--- START ---
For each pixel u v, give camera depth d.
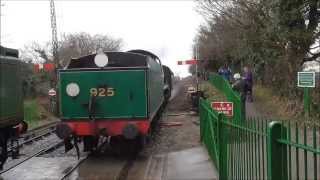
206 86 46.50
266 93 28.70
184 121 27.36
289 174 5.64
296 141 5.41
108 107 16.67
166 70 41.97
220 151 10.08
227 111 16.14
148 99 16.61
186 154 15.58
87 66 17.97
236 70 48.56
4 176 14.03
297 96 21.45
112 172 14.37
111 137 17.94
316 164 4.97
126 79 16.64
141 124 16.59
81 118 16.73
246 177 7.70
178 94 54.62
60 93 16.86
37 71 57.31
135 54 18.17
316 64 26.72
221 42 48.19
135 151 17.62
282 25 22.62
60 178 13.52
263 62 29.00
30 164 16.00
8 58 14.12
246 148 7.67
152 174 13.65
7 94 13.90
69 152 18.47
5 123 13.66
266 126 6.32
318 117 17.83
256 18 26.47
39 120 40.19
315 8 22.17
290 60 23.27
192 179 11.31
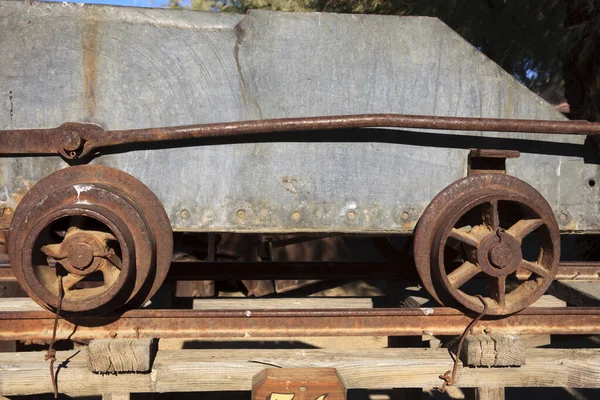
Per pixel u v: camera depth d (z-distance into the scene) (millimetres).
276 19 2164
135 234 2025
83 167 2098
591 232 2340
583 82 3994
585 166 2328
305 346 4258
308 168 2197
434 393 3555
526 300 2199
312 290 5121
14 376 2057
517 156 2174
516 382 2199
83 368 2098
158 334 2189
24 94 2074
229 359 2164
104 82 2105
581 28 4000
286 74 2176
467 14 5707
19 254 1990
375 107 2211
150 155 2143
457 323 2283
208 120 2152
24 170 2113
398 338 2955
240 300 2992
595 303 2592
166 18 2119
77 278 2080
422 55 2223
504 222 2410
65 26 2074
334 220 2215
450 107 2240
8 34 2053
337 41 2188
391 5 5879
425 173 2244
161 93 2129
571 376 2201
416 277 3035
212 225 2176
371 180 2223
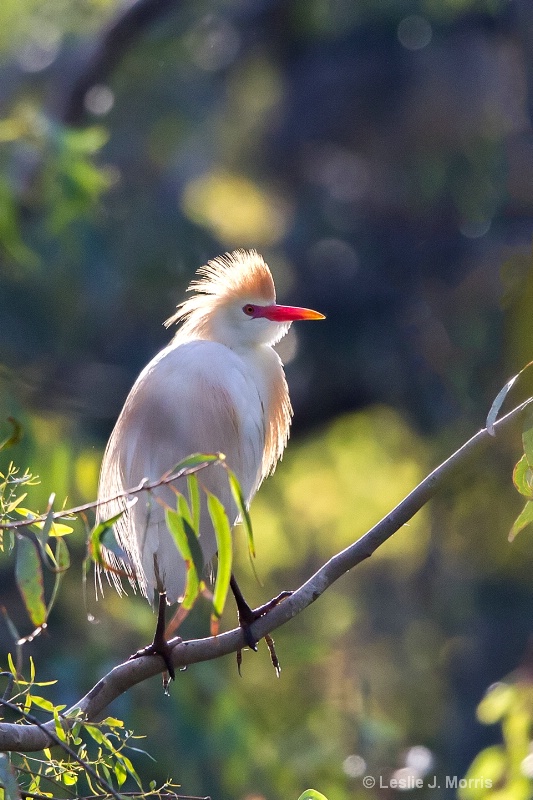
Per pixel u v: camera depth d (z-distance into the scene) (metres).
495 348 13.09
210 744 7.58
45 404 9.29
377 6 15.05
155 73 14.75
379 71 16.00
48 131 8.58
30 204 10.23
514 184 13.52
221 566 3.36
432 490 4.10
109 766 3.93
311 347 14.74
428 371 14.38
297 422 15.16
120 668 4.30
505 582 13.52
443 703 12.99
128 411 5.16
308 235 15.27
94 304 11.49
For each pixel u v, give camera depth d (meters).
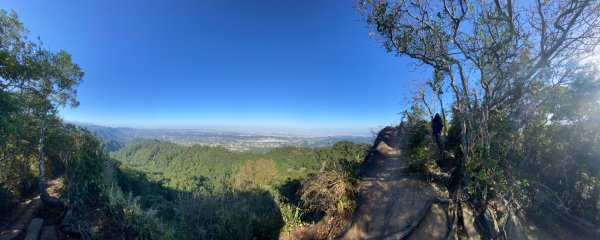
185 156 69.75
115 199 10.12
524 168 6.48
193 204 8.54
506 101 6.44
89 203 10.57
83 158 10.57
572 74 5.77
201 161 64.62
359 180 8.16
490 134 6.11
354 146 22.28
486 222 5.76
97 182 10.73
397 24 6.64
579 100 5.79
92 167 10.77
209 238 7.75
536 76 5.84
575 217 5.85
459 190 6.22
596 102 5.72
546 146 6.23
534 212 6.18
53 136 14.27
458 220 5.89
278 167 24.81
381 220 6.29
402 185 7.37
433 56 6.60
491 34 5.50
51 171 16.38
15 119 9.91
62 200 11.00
--- END ---
> **Assigned task**
Report the number of lines in the listing that contain the word "pixel". No other words are permitted.

> **Answer to this problem**
4